--- INPUT ---

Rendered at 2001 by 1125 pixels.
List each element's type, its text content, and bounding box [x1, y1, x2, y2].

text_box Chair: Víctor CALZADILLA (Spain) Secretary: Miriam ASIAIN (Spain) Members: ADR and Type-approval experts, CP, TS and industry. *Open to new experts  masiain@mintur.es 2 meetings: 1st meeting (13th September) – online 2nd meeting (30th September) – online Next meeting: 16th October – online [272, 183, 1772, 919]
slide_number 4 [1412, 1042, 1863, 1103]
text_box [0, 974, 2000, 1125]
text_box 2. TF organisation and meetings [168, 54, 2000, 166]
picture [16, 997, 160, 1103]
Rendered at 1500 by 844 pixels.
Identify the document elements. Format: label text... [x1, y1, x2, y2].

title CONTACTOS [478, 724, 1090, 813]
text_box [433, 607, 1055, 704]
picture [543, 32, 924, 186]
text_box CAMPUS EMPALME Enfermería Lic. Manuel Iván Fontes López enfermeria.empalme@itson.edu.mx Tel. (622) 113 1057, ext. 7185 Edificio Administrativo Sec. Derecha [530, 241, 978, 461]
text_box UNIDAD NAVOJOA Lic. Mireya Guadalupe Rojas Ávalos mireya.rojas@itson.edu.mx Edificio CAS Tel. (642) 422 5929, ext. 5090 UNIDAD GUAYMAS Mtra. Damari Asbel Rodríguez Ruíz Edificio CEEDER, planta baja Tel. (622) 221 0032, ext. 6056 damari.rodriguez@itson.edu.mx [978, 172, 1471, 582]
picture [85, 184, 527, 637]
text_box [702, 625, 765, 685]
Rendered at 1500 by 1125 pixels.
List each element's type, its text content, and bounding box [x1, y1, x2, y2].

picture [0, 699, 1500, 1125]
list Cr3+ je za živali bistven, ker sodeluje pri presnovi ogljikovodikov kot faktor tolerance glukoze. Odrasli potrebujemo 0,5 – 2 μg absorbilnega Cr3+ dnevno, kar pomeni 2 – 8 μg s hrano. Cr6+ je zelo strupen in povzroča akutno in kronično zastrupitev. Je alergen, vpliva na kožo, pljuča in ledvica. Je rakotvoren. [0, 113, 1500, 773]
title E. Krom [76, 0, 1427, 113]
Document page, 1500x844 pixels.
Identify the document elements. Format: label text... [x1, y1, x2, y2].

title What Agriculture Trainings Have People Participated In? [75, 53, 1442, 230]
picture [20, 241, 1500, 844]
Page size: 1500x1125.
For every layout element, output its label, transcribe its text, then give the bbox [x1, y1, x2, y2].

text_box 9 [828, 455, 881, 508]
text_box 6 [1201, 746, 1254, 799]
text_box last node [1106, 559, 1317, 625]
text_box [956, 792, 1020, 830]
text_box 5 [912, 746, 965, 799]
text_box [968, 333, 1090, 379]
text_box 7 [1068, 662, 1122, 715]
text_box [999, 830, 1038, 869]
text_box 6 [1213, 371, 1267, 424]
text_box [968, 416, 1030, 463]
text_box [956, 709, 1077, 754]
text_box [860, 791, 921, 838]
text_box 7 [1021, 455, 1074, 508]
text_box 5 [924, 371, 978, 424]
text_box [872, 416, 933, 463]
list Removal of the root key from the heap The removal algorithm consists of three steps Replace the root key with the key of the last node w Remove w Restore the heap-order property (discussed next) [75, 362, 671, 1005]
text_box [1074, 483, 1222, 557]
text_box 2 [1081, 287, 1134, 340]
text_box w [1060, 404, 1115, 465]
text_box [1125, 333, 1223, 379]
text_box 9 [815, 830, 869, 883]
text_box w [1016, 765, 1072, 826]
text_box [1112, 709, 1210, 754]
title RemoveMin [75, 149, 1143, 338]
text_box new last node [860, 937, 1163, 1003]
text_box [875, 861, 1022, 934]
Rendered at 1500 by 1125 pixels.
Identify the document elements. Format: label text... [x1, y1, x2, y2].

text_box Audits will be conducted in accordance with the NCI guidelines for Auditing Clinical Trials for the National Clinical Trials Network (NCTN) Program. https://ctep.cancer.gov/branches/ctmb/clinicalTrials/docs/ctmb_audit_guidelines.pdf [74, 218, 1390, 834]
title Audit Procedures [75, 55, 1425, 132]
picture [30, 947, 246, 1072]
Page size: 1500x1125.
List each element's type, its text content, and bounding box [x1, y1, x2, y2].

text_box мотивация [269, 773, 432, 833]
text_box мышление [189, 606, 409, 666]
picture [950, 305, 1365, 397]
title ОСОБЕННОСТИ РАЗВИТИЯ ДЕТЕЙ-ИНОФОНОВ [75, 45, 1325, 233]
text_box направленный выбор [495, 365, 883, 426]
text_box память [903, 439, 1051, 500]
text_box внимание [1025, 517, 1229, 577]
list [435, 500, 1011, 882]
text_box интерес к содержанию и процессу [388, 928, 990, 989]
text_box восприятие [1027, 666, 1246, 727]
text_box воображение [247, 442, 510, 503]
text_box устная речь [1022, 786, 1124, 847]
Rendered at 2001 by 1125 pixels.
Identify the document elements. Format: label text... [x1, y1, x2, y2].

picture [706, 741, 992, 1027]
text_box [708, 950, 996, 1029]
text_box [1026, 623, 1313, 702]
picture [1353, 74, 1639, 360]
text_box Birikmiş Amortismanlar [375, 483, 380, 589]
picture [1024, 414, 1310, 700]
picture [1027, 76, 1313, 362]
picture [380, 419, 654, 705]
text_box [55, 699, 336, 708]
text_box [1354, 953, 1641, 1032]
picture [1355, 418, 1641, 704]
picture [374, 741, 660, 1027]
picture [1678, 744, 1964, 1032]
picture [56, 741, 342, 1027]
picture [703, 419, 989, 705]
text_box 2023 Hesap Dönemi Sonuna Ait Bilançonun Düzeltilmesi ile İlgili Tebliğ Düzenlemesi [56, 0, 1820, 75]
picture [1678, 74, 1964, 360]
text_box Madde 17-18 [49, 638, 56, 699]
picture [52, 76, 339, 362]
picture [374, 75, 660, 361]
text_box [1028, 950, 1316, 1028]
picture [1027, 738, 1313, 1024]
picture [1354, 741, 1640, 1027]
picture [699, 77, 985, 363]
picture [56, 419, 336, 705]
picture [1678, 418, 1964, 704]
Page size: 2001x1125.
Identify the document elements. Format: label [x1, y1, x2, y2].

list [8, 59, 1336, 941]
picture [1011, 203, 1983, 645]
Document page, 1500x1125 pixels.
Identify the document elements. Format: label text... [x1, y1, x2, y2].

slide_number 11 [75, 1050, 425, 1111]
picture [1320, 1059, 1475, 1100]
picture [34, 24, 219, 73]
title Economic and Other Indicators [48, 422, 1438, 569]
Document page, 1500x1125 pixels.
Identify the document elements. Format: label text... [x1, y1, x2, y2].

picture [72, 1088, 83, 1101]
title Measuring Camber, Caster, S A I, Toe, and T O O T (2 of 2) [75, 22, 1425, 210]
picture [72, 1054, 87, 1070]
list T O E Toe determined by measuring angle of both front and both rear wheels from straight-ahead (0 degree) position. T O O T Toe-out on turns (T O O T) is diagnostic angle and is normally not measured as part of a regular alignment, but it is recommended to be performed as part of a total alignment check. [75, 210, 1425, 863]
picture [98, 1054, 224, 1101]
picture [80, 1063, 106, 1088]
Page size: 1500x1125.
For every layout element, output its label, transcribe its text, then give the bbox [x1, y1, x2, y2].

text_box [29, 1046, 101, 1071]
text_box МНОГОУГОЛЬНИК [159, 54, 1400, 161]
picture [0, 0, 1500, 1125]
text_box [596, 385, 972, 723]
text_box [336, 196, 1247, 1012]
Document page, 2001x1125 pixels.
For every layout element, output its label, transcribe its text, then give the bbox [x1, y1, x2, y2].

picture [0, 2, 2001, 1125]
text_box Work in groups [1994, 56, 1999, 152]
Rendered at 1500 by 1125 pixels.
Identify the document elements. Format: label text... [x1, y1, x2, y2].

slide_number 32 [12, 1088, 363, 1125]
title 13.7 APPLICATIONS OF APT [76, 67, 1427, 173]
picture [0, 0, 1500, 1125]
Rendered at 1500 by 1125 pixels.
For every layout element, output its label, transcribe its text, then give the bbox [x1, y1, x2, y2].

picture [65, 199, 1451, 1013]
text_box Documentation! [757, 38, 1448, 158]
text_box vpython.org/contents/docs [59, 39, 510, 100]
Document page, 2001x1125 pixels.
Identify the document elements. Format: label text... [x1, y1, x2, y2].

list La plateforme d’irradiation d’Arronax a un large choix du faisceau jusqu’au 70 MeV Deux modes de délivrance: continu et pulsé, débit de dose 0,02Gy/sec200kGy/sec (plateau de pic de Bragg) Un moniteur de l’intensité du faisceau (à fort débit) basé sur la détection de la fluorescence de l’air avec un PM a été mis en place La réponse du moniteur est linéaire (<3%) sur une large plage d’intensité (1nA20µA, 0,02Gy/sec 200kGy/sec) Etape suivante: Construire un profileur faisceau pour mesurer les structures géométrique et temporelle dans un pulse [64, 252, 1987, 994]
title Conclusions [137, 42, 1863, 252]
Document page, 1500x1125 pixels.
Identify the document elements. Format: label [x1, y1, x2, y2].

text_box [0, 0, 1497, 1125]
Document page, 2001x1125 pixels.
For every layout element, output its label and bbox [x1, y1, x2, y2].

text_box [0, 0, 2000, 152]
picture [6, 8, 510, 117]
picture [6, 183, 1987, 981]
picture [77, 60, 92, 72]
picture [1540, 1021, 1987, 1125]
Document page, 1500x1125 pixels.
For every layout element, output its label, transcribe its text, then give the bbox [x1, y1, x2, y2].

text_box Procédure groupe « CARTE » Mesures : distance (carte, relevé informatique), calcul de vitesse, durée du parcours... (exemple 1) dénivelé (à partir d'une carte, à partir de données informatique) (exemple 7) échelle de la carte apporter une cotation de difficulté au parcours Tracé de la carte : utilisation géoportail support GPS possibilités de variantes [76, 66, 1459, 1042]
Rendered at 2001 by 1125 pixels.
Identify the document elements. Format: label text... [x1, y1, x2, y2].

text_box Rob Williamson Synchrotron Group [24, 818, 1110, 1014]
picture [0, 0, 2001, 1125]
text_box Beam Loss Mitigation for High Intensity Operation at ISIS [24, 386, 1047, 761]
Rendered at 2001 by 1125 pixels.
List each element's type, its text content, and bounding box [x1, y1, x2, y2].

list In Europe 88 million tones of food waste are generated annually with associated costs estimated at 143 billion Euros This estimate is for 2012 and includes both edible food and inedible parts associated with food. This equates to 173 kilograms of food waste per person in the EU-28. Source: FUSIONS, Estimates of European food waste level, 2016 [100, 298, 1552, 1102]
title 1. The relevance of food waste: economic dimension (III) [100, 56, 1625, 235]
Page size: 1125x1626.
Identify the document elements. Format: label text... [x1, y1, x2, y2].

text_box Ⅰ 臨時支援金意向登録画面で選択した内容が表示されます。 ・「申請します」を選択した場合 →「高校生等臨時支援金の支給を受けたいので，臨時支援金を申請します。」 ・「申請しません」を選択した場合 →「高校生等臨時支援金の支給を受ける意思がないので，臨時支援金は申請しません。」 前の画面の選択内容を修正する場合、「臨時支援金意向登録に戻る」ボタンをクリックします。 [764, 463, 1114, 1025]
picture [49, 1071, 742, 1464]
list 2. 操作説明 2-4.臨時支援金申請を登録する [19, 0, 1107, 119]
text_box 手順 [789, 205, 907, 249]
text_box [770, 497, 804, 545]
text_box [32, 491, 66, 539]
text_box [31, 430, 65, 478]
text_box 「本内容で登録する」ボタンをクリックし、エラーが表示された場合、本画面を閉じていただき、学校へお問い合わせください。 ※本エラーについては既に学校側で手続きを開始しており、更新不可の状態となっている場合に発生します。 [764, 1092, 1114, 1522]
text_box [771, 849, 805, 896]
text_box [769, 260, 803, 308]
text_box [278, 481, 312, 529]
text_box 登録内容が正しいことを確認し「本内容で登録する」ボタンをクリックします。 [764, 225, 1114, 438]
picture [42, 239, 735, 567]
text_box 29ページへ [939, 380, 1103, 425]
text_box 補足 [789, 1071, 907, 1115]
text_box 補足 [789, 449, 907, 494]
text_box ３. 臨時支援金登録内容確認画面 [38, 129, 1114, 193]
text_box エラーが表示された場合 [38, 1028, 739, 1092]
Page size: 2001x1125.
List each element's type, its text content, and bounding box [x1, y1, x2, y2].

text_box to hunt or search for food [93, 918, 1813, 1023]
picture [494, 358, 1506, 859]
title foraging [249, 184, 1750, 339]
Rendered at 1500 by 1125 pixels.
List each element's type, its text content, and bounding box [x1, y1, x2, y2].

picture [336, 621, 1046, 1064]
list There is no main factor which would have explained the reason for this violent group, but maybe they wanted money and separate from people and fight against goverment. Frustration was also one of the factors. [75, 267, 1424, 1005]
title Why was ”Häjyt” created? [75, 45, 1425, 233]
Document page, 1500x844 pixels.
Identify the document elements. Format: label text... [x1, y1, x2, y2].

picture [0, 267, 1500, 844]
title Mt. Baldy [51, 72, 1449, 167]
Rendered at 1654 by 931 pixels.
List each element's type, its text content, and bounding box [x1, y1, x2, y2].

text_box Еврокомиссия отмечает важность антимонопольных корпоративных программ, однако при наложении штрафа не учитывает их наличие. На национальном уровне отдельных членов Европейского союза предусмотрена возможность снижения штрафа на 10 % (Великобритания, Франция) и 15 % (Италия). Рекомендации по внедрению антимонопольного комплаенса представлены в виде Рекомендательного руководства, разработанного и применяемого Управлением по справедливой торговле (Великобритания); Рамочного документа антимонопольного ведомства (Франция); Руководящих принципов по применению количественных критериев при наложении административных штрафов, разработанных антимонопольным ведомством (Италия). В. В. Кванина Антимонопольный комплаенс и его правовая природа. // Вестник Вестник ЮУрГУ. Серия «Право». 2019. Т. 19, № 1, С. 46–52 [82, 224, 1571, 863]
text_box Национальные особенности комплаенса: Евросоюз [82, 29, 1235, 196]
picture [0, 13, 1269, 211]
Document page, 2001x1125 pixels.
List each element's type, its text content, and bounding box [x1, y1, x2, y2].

---

## JOB ITEM
Look back at the data above. Transcribe exactly the lines starting at the line that contains "text_box [278, 481, 312, 529]" and ending at the line that contains "Rendered at 1654 by 931 pixels.".

## ANSWER SECTION
text_box [278, 481, 312, 529]
text_box 登録内容が正しいことを確認し「本内容で登録する」ボタンをクリックします。 [764, 225, 1114, 438]
picture [42, 239, 735, 567]
text_box 29ページへ [939, 380, 1103, 425]
text_box 補足 [789, 1071, 907, 1115]
text_box 補足 [789, 449, 907, 494]
text_box ３. 臨時支援金登録内容確認画面 [38, 129, 1114, 193]
text_box エラーが表示された場合 [38, 1028, 739, 1092]
Page size: 2001x1125.
List each element's type, its text content, and bounding box [x1, y1, x2, y2].

text_box to hunt or search for food [93, 918, 1813, 1023]
picture [494, 358, 1506, 859]
title foraging [249, 184, 1750, 339]
Rendered at 1500 by 1125 pixels.
List each element's type, its text content, and bounding box [x1, y1, x2, y2].

picture [336, 621, 1046, 1064]
list There is no main factor which would have explained the reason for this violent group, but maybe they wanted money and separate from people and fight against goverment. Frustration was also one of the factors. [75, 267, 1424, 1005]
title Why was ”Häjyt” created? [75, 45, 1425, 233]
Document page, 1500x844 pixels.
Identify the document elements. Format: label text... [x1, y1, x2, y2].

picture [0, 267, 1500, 844]
title Mt. Baldy [51, 72, 1449, 167]
Rendered at 1654 by 931 pixels.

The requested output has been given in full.